_Document layout detection data_
────────

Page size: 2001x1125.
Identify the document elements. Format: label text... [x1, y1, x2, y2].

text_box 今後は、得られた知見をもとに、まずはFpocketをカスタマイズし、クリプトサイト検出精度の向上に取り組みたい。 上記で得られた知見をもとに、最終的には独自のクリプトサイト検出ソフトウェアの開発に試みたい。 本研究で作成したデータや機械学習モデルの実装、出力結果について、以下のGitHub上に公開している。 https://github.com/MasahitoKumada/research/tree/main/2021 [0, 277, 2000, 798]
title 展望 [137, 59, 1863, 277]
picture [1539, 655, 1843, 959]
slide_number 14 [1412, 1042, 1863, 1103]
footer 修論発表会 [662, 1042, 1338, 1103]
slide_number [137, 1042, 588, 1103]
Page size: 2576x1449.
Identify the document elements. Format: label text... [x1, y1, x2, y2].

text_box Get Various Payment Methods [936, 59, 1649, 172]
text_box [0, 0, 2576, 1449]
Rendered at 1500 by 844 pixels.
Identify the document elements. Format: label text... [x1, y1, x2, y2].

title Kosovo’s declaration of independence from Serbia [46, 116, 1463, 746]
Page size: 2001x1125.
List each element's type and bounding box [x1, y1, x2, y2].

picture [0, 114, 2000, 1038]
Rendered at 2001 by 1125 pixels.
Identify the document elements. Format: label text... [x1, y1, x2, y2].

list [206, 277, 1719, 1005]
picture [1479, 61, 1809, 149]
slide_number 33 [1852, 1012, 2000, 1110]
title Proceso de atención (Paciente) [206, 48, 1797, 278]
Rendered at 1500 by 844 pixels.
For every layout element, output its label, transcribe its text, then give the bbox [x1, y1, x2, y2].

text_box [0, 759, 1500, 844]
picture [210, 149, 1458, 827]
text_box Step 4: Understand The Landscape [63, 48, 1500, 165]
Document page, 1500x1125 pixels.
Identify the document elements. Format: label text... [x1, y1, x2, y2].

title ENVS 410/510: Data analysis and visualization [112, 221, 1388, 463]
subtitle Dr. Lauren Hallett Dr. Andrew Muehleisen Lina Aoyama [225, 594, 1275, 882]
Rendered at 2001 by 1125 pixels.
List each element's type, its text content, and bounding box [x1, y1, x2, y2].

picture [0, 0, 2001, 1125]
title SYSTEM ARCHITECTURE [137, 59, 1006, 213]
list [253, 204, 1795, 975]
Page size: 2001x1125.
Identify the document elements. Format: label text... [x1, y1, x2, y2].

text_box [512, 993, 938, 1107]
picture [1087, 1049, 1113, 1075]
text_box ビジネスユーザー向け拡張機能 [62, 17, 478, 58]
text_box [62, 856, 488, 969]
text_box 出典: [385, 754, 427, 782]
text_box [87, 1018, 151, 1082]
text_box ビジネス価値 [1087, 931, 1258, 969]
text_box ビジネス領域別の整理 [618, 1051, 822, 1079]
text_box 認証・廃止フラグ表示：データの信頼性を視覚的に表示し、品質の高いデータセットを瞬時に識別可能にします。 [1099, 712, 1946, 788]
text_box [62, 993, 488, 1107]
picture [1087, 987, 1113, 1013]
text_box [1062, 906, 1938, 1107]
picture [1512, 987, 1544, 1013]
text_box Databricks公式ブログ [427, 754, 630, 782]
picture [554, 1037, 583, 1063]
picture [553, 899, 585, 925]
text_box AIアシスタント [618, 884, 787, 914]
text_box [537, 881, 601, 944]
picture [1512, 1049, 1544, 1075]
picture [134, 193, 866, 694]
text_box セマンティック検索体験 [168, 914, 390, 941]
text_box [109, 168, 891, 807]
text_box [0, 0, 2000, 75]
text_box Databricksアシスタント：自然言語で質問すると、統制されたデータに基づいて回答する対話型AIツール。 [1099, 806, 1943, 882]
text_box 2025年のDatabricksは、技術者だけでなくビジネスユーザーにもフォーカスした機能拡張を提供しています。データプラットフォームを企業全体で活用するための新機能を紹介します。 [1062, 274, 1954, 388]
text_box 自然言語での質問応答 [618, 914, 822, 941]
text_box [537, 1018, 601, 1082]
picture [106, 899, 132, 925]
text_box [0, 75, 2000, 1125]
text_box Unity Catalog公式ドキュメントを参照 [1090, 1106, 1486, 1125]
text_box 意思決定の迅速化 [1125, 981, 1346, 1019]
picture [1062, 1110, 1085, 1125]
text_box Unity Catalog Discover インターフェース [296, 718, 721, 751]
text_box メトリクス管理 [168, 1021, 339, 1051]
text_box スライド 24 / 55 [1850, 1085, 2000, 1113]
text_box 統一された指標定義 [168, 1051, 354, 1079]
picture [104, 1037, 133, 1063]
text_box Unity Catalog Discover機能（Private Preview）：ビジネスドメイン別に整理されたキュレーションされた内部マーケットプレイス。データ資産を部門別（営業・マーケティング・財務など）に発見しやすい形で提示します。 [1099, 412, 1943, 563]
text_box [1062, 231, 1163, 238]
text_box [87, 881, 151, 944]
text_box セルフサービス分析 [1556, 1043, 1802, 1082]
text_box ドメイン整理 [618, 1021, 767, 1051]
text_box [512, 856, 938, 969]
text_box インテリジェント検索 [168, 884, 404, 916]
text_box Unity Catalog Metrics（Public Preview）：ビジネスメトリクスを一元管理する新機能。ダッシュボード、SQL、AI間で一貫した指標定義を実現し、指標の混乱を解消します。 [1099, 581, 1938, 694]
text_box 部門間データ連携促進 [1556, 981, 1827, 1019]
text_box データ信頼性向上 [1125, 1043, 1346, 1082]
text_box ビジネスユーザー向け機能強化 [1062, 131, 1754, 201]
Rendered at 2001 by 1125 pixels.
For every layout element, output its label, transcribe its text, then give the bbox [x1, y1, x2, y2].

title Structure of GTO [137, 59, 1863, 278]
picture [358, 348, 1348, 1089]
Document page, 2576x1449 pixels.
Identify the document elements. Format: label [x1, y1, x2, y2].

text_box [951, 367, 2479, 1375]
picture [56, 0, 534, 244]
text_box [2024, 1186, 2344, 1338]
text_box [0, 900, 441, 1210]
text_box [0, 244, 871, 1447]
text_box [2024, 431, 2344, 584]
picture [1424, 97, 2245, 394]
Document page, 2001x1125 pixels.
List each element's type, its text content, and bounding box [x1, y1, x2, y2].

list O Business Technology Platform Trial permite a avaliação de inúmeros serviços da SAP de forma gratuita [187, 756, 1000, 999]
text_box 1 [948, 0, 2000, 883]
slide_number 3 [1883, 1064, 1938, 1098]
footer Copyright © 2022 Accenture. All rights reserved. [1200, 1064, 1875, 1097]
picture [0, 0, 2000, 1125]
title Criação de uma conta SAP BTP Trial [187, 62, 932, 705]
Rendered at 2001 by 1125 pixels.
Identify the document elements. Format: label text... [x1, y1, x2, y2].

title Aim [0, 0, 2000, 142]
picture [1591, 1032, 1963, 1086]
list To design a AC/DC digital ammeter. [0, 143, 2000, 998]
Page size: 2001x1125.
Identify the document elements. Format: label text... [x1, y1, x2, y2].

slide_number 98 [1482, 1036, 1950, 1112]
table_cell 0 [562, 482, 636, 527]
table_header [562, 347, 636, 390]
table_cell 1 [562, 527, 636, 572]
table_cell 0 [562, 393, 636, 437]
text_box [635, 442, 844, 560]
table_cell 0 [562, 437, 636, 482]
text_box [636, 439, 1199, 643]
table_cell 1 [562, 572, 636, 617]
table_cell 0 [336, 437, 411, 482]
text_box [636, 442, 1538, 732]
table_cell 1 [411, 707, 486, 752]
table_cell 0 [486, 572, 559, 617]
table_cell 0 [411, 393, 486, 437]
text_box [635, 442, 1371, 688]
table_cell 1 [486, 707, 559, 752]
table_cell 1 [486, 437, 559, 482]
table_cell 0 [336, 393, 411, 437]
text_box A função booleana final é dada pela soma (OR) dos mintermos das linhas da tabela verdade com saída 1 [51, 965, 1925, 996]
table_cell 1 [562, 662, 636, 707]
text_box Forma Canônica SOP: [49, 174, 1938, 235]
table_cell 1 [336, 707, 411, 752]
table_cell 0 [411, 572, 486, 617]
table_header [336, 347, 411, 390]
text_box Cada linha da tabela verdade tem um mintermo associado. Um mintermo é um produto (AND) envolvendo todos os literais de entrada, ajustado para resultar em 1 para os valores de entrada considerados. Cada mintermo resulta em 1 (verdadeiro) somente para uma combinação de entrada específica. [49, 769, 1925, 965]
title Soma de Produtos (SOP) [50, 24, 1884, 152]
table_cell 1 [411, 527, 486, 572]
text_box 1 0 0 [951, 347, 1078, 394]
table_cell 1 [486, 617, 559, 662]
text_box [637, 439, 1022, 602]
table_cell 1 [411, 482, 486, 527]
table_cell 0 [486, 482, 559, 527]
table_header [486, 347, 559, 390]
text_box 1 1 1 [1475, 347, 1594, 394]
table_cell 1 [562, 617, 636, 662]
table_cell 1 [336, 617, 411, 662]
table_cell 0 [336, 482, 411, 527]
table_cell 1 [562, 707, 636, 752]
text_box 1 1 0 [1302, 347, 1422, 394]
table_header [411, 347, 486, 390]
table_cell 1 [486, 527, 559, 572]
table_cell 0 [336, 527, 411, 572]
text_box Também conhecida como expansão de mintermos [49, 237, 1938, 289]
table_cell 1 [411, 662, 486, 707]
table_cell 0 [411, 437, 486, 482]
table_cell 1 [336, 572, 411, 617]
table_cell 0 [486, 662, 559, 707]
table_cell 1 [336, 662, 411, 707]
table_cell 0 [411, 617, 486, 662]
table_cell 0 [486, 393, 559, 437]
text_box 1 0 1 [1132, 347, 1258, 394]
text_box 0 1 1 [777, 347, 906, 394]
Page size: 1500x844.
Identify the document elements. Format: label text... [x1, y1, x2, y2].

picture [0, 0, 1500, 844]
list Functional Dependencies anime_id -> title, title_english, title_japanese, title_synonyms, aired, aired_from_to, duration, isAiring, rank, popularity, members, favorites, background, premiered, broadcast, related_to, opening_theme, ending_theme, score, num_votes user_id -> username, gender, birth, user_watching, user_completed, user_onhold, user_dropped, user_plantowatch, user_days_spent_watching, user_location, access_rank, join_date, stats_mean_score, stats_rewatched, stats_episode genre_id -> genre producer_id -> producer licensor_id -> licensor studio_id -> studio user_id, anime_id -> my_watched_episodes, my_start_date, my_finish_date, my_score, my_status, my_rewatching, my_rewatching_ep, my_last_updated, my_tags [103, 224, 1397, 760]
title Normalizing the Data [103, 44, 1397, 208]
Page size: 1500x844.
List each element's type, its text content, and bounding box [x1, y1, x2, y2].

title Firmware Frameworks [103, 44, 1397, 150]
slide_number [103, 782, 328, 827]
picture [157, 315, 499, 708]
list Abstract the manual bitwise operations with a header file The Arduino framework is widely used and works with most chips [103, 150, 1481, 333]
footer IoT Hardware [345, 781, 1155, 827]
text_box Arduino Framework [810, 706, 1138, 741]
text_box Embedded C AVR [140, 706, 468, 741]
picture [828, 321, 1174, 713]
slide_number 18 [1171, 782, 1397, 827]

────────

_Try it_
Repeat the data word for word, starting at its first line and stopping after the line that contains "Page size: 2576x1449.".

_Written reply_
Page size: 2001x1125.
Identify the document elements. Format: label text... [x1, y1, x2, y2].

text_box 今後は、得られた知見をもとに、まずはFpocketをカスタマイズし、クリプトサイト検出精度の向上に取り組みたい。 上記で得られた知見をもとに、最終的には独自のクリプトサイト検出ソフトウェアの開発に試みたい。 本研究で作成したデータや機械学習モデルの実装、出力結果について、以下のGitHub上に公開している。 https://github.com/MasahitoKumada/research/tree/main/2021 [0, 277, 2000, 798]
title 展望 [137, 59, 1863, 277]
picture [1539, 655, 1843, 959]
slide_number 14 [1412, 1042, 1863, 1103]
footer 修論発表会 [662, 1042, 1338, 1103]
slide_number [137, 1042, 588, 1103]
Page size: 2576x1449.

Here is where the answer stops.